Work required - Only a number is wanted here: the count of lines in the data below where the string "Right" occurs.

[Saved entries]
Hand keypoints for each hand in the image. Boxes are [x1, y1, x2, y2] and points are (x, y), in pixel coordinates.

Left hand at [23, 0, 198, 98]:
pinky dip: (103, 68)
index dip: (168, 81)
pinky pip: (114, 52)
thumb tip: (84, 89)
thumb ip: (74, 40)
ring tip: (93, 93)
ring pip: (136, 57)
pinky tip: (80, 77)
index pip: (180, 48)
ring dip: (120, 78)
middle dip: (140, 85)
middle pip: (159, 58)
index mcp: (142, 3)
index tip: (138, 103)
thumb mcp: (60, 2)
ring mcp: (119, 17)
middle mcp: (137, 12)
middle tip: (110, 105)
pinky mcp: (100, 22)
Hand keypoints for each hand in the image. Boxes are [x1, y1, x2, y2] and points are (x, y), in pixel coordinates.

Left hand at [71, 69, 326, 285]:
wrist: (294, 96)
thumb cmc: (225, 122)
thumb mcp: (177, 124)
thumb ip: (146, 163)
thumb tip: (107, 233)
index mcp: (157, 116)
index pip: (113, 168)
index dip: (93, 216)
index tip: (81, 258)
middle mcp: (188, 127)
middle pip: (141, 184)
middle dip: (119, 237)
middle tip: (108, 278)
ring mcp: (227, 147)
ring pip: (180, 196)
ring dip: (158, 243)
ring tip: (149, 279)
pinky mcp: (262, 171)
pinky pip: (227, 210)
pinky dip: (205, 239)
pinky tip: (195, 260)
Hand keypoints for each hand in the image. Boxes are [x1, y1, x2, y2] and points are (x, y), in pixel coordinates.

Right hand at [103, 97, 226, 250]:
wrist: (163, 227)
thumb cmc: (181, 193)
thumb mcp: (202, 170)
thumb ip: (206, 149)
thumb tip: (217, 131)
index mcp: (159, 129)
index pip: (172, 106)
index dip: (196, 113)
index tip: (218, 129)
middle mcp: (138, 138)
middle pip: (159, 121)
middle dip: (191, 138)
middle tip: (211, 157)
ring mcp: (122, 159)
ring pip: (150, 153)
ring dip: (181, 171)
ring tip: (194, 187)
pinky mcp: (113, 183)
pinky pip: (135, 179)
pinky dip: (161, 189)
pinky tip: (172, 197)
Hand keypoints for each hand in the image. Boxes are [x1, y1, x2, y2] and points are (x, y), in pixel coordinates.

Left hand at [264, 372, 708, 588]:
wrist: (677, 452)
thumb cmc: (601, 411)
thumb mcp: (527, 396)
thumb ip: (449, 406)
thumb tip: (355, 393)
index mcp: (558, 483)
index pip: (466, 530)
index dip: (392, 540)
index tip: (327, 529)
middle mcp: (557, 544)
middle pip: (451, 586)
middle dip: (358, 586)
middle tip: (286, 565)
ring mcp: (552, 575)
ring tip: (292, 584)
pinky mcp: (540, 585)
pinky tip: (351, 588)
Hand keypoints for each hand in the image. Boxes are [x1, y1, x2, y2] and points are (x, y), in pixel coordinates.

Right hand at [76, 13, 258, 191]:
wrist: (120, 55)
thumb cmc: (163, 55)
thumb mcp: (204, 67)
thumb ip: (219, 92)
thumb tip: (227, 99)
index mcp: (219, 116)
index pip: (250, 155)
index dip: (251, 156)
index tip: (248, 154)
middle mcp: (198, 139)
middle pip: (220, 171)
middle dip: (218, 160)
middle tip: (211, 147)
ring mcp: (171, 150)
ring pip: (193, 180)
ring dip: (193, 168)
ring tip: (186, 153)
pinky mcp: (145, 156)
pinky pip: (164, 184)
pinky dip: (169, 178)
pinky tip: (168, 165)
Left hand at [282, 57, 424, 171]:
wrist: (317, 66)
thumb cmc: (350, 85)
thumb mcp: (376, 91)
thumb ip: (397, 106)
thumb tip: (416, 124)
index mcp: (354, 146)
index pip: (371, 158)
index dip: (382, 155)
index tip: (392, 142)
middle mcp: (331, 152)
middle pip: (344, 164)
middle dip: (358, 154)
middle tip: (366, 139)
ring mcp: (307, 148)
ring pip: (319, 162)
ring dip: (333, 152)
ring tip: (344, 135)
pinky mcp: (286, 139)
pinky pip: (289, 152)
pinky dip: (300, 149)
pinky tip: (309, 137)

==

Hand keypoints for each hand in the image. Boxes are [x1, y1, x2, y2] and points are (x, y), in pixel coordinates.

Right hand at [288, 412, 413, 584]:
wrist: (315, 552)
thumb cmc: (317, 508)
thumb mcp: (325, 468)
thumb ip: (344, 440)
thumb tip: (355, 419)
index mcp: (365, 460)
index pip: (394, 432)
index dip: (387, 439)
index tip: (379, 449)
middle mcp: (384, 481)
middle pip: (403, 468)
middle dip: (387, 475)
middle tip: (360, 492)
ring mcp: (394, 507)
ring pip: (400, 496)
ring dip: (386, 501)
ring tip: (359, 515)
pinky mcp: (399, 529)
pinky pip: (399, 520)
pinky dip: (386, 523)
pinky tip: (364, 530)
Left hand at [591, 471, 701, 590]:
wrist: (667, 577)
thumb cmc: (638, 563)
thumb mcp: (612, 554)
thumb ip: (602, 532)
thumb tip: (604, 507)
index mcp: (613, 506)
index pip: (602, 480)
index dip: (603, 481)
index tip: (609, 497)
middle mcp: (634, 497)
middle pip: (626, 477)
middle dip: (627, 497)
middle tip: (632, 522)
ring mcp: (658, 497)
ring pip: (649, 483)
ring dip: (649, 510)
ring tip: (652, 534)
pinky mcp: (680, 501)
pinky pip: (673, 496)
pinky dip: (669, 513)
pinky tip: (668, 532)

Output of the exercise - 3